-- Start Passage to read --

Chinese government refutes Google accusations over Gmail attacks

A Chinese official today denied accusations that the government was responsible for attacks that accessed hundreds of Google Gmail accounts.

“The so-called allegations that the Chinese government supports hacking is completely fabricated with ulterior motives,” said Hong Lei, a spokesman for the Ministry of Foreign Affairs, in a Beijing press briefing today.

On Wednesday, Google announced it had disrupted a targeted phishing campaign designed to hijack Gmail accounts belonging to senior U.S. and South Korean government officials, military personnel, Chinese activists and journalists.

Google said it had traced the identity theft attacks to Jinan, China, a city in eastern China that was linked to the December 2009 attacks on Google’s network. Those attacks eventually prompted Google to transfer its search engine from China to Hong Kong.

Related Story: How to not get phished like the Canadian government

According to the Reuters news service, the U.S. is looking into Google’s claims.

“We are obviously very concerned about Google’s announcement regarding a campaign that the company believes originated in China,” Secretary of State Hillary Clinton told reporters Thursday. “We take them seriously, we’re looking into them.”

The Federal Bureau of Investigation (FBI) will lead the inquiry, Clinton indicated. The FBI did not reply to Computerworld’s request for comment on the investigation.

Lei also called Google’s accusations “unacceptable,” and said “China is also a victim” of hacking.

But the most caustic comments came from Xinhau News Agency, the Chinese government’s official press arm.

-- End Passage to read --

Goals —
a: Return the stretch of the news report on the Gmail attacks from "On Wednesday, Google" through "into Google’s claims.", copied word for word.
b: Resume the news report on the Gmail attacks, picking up right after its last sentence.

-- Start Data shown --

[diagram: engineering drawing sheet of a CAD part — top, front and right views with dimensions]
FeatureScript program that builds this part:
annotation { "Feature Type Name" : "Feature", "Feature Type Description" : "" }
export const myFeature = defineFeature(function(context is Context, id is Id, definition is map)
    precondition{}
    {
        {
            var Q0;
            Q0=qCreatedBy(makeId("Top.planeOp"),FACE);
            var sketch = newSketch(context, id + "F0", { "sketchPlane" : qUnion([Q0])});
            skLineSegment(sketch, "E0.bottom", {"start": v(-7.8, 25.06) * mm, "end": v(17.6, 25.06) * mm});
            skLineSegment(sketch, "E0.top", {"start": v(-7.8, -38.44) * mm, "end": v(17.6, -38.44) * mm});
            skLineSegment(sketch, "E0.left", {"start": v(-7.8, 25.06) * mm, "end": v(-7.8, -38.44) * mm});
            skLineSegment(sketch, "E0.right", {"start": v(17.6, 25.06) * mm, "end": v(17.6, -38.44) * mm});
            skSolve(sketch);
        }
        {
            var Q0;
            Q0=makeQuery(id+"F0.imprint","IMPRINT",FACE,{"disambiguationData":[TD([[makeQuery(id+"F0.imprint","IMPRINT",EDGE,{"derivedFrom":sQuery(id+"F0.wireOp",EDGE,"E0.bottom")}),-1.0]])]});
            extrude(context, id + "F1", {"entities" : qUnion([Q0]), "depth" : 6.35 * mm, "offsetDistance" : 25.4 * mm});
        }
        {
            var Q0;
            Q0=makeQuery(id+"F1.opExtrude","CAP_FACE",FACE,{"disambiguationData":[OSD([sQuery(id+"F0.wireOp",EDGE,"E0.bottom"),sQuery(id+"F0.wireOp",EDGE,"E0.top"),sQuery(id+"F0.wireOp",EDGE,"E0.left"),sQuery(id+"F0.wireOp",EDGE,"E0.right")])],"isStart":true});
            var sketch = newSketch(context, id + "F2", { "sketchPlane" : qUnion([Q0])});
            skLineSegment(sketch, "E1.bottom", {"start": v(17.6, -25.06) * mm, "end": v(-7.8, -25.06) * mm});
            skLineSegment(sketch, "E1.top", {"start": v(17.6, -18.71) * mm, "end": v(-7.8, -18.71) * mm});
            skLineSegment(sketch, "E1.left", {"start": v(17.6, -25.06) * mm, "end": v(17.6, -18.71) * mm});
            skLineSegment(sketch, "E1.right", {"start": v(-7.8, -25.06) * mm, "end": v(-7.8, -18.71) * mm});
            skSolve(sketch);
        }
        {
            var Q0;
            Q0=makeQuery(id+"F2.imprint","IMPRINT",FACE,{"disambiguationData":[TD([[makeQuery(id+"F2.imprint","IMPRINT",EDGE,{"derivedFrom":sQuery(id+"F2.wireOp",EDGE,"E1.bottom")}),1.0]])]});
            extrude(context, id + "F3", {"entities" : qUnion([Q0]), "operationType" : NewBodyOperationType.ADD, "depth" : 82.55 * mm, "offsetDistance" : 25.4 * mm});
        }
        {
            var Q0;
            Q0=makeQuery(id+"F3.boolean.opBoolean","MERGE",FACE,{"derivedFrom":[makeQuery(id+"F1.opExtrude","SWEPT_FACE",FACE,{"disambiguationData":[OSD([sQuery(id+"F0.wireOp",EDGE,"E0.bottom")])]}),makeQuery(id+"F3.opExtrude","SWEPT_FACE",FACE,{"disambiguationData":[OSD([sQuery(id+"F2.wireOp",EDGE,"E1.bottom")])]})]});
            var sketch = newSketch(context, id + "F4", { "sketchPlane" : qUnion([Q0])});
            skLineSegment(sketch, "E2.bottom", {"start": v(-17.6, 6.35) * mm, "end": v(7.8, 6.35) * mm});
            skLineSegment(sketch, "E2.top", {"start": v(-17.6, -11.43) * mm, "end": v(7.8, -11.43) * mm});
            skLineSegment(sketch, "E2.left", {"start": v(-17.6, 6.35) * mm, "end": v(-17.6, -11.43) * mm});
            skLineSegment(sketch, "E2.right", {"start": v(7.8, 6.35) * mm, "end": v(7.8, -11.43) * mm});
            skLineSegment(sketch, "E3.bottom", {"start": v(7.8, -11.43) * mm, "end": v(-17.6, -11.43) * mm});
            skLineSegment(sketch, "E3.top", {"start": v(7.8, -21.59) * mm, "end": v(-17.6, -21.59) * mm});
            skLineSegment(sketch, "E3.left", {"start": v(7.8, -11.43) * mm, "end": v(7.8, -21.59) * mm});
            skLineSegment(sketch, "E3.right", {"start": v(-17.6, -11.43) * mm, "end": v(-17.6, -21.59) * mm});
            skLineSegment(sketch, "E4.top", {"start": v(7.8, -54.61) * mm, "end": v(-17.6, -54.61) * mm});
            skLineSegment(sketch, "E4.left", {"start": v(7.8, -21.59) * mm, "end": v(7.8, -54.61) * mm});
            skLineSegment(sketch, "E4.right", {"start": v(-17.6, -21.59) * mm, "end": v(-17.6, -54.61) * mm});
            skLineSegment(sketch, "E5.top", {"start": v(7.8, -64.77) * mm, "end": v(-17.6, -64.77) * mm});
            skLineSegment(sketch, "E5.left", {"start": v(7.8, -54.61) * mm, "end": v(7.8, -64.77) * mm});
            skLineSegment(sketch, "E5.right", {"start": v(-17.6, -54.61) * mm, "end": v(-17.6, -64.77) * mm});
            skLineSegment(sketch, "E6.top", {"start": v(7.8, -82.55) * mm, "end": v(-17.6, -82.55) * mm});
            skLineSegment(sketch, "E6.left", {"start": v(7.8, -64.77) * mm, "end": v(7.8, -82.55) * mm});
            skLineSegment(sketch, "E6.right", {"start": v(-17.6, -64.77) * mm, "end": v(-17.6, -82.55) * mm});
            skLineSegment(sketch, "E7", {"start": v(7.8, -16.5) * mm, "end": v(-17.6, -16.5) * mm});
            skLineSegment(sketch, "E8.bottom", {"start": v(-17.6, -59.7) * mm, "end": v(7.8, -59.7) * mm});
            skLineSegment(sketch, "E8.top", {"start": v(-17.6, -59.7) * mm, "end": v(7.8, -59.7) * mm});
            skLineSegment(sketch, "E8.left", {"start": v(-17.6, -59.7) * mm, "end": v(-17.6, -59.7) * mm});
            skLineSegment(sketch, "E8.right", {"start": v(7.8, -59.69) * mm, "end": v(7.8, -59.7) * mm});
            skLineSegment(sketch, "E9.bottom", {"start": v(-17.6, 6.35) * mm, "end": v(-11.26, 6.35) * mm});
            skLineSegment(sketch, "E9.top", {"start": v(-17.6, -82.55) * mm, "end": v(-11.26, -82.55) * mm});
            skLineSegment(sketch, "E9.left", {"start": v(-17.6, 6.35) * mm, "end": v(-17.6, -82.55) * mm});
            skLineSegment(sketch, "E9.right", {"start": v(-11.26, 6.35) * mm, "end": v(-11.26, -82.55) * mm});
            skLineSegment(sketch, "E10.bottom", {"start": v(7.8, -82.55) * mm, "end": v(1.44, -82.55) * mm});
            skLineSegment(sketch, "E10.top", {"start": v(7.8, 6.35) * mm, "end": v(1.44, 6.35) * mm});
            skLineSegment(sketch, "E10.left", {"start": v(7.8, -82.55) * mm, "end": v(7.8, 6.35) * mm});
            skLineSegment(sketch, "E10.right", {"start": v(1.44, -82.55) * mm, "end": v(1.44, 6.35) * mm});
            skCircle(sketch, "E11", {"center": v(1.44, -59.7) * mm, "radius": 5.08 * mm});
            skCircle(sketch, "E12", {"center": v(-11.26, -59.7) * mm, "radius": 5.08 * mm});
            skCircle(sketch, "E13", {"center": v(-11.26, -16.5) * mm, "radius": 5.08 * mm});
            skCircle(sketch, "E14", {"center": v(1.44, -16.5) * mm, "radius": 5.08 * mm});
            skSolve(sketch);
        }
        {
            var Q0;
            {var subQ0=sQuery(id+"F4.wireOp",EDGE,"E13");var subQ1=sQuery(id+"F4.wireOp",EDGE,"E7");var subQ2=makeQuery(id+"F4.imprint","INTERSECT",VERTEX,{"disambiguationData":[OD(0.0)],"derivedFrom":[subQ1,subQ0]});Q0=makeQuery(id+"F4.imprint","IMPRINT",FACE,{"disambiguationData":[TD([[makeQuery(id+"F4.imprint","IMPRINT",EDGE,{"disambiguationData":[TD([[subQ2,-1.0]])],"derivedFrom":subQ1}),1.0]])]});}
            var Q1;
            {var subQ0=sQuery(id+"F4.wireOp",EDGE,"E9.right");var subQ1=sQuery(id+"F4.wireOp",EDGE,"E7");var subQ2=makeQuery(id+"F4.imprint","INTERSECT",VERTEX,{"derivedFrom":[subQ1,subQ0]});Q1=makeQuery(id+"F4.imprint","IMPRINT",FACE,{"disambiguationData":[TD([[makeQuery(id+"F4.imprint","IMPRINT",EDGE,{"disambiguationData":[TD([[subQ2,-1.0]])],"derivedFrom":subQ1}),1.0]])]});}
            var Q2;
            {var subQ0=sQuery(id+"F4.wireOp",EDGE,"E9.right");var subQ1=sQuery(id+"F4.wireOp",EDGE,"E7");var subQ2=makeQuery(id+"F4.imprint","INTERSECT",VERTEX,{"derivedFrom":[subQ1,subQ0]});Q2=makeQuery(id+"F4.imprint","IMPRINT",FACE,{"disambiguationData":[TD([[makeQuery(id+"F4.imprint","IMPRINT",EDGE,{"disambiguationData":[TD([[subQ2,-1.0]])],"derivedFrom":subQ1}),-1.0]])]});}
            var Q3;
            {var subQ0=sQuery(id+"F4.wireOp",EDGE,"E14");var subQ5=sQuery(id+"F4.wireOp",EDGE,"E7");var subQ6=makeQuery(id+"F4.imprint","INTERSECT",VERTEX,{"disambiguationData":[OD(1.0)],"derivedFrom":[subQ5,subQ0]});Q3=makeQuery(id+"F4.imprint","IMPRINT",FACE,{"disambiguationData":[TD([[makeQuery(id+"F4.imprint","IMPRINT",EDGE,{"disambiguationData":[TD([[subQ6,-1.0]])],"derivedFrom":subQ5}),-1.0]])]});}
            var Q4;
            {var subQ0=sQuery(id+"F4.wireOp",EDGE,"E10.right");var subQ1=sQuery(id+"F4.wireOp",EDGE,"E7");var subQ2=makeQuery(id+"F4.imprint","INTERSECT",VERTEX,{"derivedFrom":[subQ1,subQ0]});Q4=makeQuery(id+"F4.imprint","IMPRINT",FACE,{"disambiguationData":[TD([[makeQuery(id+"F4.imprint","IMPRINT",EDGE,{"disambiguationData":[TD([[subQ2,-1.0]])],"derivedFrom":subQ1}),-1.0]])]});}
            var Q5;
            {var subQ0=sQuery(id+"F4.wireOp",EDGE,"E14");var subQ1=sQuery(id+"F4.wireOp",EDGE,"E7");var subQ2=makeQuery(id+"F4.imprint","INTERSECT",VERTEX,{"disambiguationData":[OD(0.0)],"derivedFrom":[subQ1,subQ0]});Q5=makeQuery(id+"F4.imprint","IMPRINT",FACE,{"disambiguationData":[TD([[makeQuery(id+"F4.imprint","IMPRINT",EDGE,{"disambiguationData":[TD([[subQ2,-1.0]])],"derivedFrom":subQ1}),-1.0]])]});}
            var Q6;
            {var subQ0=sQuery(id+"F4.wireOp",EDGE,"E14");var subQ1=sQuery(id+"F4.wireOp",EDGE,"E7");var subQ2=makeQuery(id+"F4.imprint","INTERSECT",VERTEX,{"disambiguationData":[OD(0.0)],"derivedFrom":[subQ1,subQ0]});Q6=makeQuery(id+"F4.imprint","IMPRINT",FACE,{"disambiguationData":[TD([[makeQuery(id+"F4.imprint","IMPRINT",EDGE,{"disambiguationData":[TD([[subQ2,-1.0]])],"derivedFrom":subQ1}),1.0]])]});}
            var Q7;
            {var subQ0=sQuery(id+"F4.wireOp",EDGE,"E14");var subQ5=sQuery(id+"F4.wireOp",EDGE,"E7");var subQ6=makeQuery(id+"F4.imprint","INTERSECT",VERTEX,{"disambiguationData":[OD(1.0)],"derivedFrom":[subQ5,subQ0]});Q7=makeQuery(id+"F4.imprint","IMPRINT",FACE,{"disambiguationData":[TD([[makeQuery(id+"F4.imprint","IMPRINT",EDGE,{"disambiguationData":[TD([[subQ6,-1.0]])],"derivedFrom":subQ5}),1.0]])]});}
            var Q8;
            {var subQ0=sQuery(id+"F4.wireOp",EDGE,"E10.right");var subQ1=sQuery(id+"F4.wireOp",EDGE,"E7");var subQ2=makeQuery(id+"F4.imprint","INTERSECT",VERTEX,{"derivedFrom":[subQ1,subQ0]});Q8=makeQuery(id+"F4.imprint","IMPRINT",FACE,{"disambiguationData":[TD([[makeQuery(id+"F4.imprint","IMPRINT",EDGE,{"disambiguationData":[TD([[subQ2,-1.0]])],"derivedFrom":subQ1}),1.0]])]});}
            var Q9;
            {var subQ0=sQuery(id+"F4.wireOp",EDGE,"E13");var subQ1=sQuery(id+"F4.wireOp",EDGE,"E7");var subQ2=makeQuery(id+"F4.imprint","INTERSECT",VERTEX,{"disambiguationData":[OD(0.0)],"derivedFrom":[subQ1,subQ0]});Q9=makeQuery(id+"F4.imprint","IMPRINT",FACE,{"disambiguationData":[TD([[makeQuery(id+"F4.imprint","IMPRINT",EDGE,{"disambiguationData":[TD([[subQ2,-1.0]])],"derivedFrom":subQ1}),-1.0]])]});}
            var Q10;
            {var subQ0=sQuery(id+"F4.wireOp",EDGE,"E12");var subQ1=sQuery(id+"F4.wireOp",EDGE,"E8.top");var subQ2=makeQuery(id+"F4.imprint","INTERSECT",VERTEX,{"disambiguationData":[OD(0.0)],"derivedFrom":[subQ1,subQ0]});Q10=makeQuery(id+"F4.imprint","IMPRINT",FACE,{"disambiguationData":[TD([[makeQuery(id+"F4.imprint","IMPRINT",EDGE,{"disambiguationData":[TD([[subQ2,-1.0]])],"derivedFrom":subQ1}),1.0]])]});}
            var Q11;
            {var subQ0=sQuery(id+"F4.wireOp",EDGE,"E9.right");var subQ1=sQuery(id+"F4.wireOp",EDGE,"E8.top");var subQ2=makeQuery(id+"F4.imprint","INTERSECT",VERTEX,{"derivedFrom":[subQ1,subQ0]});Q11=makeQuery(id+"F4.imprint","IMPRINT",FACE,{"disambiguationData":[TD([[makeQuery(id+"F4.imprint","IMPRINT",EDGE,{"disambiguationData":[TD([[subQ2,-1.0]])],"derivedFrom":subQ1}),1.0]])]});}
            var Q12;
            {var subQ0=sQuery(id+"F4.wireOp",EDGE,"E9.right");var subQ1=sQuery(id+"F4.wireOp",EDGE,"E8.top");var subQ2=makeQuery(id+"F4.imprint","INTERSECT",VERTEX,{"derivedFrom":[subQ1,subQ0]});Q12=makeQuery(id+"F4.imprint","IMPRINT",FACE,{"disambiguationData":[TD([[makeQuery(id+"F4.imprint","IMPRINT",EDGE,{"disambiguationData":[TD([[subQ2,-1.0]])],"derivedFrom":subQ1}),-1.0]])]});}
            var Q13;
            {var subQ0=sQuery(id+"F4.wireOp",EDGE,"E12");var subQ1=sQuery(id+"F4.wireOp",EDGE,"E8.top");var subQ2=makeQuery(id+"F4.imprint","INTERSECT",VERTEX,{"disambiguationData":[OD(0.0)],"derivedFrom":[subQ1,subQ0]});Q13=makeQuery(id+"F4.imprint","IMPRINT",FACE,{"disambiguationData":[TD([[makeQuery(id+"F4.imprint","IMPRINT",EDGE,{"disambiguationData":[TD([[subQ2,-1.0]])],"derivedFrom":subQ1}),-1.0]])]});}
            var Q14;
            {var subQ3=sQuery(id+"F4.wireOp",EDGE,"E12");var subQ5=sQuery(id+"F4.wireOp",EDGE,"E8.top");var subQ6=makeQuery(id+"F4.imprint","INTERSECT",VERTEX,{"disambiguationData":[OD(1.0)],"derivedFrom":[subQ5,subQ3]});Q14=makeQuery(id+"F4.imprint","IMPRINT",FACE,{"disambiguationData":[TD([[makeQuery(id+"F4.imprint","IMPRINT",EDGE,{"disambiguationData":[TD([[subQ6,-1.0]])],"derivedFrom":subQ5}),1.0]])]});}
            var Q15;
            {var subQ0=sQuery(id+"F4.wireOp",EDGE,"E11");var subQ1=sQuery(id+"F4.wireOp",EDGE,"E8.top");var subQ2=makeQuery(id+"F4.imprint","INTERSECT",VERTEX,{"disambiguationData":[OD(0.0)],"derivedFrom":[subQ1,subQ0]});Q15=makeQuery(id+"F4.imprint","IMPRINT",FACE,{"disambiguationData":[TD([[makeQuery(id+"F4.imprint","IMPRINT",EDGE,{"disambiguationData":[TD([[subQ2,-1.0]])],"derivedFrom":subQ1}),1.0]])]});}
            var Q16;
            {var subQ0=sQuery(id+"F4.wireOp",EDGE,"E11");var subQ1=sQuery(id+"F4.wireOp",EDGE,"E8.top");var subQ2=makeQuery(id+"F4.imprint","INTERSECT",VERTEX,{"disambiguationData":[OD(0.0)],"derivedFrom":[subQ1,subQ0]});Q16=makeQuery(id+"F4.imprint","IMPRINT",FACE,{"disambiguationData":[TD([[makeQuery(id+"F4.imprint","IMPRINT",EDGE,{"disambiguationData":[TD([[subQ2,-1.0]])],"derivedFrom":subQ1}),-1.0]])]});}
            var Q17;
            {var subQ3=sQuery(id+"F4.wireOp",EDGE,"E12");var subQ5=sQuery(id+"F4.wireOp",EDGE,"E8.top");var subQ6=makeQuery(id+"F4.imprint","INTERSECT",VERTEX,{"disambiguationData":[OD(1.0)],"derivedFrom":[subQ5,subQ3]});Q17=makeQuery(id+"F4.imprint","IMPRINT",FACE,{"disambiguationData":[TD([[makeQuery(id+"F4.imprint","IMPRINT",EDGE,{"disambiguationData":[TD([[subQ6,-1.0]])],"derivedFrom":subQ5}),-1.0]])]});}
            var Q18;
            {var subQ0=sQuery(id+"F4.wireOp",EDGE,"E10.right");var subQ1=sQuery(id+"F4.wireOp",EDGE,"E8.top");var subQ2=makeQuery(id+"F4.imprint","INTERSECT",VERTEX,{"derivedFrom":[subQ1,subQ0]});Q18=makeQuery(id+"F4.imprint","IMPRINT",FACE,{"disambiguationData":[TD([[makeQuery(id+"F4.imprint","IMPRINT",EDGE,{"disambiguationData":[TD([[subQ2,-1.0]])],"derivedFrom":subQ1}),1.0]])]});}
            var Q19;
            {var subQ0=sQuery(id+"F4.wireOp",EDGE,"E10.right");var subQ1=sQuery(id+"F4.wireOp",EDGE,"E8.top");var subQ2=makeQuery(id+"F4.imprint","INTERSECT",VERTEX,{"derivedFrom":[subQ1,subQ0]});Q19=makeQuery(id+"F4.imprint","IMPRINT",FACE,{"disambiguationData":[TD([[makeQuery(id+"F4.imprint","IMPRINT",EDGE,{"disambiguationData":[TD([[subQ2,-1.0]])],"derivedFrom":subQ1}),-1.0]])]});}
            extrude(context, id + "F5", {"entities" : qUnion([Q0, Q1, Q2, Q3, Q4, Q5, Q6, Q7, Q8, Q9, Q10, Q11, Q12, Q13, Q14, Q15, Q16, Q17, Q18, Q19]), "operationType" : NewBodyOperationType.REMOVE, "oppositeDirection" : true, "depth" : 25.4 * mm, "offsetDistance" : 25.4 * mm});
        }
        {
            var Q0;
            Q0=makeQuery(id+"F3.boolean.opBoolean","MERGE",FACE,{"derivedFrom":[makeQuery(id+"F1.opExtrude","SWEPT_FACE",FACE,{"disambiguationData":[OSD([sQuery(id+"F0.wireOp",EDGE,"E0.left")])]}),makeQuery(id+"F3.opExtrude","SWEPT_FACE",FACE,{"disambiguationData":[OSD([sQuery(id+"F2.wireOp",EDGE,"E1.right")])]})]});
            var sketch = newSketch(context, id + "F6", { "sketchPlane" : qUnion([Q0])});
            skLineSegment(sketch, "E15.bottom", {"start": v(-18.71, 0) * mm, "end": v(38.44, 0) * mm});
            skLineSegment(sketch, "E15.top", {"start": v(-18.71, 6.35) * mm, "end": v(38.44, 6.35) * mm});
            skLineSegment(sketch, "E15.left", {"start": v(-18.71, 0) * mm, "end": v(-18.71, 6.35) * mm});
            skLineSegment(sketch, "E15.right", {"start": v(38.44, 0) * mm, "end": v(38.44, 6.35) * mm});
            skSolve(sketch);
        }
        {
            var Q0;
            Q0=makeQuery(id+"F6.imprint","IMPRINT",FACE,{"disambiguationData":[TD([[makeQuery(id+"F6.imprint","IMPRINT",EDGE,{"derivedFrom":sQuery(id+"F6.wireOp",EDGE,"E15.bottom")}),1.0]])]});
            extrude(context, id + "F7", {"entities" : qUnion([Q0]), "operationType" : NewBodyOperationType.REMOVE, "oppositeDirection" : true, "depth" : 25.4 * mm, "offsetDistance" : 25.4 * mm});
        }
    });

-- End Data shown --

Per-task outputs —
a:
On Wednesday, Google announced it had disrupted a targeted phishing campaign designed to hijack Gmail accounts belonging to senior U.S. and South Korean government officials, military personnel, Chinese activists and journalists.

Google said it had traced the identity theft attacks to Jinan, China, a city in eastern China that was linked to the December 2009 attacks on Google’s network. Those attacks eventually prompted Google to transfer its search engine from China to Hong Kong.

Related Story: How to not get phished like the Canadian government

According to the Reuters news service, the U.S. is looking into Google’s claims.

b:
In an editorial published on the agency’s Web site, Yang Lina blasted Google, saying it was “impudent…to lash out at others without solid proof to support its accusation” and calling the U.S. company’s complaint “chimerical.”

“Furthermore, it is not appropriate for Google, a profit-first business, to act as an Internet judge,” said Lina.

Google credited its internal abuse detection systems, designed to warn it of suspicious behavior by Gmail accounts, for kick-starting its investigation, but also gave a tip of the hat to Mila Parkour, a Washington D.C.-based independent security researcher who reported on the Gmail phishing campaign in mid-February.

Unlike the attacks in late 2009 that targeted Google and dozens of other Western corporations, the phishing campaign did not try to plant malware on victim’s PCs, said Parkour today.

The earlier attacks, dubbed “Aurora,” had exploited a then-unpatched vulnerability in Internet Explorer 6 (IE6) to let hackers infiltrate Google’s corporate network and make off with confidential information.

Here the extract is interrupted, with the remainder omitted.